Ancestralidade, na cultura africana, é o processo divino de continuidade da vida. O culto ancestral é um dos princípios básicos no mundo tradicionalmente africano. Mas o contato diário com outras culturas faz com que, muitas vezes, essas referências se percam ou simplesmente se transformem em “coisas do passado”, sem relevância para os dias de hoje. Em busca de resgatar a memória africana e evitar que as tradições originárias do povo africano se percam, professores e afrodescendentes levam a alunos de escolas públicas do Gama a história dos antepassados, como forma de reafirmar o presente.
Eurocentrismo
As filosofias africanas e afrodescendentes são abordadas pela professora e compõem parte da nota dos alunos, que aprendem sobre o assunto por meio de leitura e apresentação de trabalho. “Descobri uma literatura que aborda a filosofia a partir de um olhar diferente do eurocentrismo. A africanidade sempre me despertou muito interesse e procuro levar o tema aos alunos como forma de conscientização, aprendizado e desconstrução de preconceitos”, cdestaca a Dalva.
Como forma de garantir o aprendizado dos alunos, a professora orienta os jovens do ensino médio a fazerem um trabalho. “Eu falo para eles lerem o capítulo do livro que eu passo. Depois da leitura eles entram em contato com um professor da UnB ligado à temática, para terem um entendimento mais amplo do assunto de gênero e de raça, depois eles apresentam esse trabalho”, explica Dalva.
Os alunos também são aconselhados a utilizar elementos lúdicos para tornar o estudo de africanidades mais atraente. “Peço para eles trazerem músicas que abordam a negritude, poemas, cinema negro, entre outros elementos que servem para ampliar o conhecimento e prender a atenção dos estudantes”, diz.
“Quando abordo esse tema em sala, quando trazemos pessoas de fora para palestrar sobre o assunto, ou até mesmo quando incentivamos os próprios estudantes a entenderem mais sobre o tema, percebemos que isso desperta interesse neles”, acrescentou Dalva.
Projetos do Madeb
Trabalhar africanidades nas escolas públicas do Gama é o foco principal do Movimento Afrodescendentes em Brasília (Madeb). Desde a criação do grupo, há 10 anos, os integrantes se preocupam em disseminar o entendimento sobre a cultura negra na comunidade do Gama. “Quando começou, nós fazíamos eventos abertos à comunidade, como a feijoada beneficente, evento no dia da consciência negra. Com o tempo, fomos desenvolvendo o projeto das escolas”, disse Vinícius Gomes, estudante de história e presidente do Madeb.

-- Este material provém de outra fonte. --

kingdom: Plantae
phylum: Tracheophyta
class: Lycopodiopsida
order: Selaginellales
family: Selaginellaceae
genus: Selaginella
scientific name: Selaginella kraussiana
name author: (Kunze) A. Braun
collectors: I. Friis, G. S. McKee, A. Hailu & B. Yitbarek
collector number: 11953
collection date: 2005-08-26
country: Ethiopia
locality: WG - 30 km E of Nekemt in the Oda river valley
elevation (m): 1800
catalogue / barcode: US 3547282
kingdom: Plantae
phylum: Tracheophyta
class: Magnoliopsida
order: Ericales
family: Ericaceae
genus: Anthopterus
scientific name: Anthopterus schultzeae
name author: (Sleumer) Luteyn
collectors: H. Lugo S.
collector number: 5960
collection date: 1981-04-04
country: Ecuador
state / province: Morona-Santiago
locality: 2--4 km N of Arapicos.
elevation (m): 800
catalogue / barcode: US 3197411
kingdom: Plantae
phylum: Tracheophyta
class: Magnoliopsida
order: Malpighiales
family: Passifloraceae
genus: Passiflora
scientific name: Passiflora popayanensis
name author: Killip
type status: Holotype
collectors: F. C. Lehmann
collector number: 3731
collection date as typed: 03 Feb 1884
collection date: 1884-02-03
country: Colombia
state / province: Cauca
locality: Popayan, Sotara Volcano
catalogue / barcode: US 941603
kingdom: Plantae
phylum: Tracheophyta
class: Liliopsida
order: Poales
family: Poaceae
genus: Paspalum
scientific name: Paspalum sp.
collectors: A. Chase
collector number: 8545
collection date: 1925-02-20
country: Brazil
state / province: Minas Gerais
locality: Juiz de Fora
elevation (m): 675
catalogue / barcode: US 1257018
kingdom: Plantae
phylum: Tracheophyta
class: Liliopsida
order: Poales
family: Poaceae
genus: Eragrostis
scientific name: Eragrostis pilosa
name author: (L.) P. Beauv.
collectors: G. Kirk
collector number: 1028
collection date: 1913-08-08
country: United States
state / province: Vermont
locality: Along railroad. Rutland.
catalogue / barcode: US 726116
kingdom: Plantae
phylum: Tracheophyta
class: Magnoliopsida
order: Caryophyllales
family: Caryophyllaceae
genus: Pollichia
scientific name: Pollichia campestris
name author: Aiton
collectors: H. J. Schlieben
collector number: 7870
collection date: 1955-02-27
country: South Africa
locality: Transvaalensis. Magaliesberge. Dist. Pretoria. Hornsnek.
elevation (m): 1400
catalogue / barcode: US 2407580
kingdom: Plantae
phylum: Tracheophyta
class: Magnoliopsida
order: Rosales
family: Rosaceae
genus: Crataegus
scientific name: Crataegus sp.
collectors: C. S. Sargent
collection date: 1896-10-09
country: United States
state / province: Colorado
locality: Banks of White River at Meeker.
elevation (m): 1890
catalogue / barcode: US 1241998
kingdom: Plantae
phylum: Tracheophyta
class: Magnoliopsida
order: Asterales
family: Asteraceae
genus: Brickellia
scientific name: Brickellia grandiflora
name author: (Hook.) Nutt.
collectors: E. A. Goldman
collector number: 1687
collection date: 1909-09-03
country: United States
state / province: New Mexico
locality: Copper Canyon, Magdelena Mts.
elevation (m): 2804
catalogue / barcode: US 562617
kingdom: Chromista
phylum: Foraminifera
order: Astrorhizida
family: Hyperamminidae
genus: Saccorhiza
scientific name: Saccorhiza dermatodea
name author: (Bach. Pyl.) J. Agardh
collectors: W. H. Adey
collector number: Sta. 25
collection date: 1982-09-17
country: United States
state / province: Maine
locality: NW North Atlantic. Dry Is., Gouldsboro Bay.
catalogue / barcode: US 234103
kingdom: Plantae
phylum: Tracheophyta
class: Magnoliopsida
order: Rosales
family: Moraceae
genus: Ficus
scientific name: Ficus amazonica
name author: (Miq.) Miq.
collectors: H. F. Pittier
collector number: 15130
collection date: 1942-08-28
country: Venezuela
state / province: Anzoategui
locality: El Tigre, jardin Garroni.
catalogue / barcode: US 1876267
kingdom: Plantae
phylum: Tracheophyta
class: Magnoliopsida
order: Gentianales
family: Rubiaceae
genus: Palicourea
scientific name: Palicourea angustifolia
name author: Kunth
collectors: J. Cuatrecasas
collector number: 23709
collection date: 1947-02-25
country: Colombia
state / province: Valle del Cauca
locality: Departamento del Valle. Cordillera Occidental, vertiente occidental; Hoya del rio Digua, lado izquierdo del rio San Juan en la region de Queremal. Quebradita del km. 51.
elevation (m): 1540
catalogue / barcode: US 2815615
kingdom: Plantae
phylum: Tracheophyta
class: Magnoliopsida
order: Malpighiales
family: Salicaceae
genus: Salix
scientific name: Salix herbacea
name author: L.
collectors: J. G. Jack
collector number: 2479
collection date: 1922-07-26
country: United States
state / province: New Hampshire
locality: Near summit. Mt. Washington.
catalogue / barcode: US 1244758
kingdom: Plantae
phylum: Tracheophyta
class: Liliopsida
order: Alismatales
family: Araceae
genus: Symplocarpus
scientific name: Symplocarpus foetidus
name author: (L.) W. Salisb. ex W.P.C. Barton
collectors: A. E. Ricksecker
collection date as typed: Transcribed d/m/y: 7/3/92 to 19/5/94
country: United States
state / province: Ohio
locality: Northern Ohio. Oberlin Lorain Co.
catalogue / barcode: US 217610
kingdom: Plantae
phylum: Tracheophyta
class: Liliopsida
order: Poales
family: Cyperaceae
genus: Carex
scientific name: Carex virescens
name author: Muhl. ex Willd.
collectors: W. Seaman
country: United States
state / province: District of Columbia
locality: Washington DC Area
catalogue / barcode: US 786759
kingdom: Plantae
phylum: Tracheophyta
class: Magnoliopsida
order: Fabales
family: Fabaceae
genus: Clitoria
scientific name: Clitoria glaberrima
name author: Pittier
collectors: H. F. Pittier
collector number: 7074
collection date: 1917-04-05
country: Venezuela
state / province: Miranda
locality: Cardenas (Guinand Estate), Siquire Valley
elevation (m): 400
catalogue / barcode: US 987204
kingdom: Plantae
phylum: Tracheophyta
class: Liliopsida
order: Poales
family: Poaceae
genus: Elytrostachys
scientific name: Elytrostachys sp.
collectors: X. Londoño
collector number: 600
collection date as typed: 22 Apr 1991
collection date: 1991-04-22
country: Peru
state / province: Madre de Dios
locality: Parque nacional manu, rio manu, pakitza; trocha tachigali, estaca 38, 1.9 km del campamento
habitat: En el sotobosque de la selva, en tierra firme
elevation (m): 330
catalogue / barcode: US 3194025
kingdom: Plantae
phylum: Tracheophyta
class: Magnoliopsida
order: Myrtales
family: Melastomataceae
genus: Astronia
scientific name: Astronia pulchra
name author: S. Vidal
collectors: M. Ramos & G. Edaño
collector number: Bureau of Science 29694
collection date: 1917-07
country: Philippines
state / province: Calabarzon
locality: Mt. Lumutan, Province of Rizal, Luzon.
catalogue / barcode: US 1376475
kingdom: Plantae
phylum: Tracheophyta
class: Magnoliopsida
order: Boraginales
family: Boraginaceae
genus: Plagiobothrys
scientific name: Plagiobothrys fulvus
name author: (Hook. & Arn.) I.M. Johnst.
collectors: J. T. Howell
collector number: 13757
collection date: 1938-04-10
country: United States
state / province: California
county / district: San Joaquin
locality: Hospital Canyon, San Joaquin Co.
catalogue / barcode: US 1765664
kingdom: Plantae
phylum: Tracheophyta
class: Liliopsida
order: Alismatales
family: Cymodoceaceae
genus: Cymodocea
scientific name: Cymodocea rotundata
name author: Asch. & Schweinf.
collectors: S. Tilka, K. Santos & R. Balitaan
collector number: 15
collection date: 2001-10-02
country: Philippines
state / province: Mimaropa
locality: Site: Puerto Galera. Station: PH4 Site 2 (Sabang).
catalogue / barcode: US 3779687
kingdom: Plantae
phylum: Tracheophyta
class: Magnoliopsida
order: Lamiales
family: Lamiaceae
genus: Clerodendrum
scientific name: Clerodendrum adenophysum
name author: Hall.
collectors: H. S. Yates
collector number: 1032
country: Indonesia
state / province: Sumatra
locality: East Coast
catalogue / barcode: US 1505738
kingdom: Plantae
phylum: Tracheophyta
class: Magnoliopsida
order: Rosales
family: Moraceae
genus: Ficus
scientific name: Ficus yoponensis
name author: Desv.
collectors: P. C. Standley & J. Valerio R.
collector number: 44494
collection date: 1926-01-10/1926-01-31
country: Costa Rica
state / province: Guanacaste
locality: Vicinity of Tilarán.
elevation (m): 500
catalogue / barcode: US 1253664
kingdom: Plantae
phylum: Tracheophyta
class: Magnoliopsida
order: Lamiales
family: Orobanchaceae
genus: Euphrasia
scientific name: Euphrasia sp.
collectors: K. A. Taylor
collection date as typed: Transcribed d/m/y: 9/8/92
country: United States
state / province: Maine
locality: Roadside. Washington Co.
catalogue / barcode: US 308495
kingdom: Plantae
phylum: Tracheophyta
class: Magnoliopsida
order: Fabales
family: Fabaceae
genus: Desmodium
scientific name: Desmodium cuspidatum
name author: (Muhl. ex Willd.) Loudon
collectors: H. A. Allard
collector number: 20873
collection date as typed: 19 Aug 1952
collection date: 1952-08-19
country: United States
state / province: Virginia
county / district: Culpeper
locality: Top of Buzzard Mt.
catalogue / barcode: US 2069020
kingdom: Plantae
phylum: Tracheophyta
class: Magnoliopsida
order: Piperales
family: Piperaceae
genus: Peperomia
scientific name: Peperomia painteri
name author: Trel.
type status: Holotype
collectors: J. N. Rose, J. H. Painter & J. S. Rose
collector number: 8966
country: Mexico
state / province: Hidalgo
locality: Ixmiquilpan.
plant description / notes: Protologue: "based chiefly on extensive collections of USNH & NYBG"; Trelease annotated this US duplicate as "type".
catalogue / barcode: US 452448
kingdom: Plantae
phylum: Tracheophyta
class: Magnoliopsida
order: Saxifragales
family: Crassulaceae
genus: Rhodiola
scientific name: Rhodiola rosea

Os eventos promovidos pelo grupo são compostos por dois momentos: começa com a apresentação de personalidades brasileiras e internacionais da cultura negra, mostrando a luta e história dessas pessoas, além de ter uma apresentação de teatro. Depois do teatro, os participantes do Madeb finalizam com oficinas que duram, em média, 45 minutos. “O momento das oficinas, muitas vezes, é o mais esperado pelos alunos. A gente leva para eles atividades que fazem parte da realidade e que eles gostam, como o rap”, contou Vinícius.
O produtor musical Erasmo Magalhães, 45 anos, integrante do grupo há dois anos, traz para os jovens o samba. “Não tinha como falar de africanidade sem apresentar aos alunos uma roda de samba”, disse o músico. “Na oficina, eu levo para eles algumas letras de samba que falam sobre Zumbi dos Palmares, sobre a África, negritude e eles aprendem sobre a cultura por meio da musicalidade”, descreve Erasmo.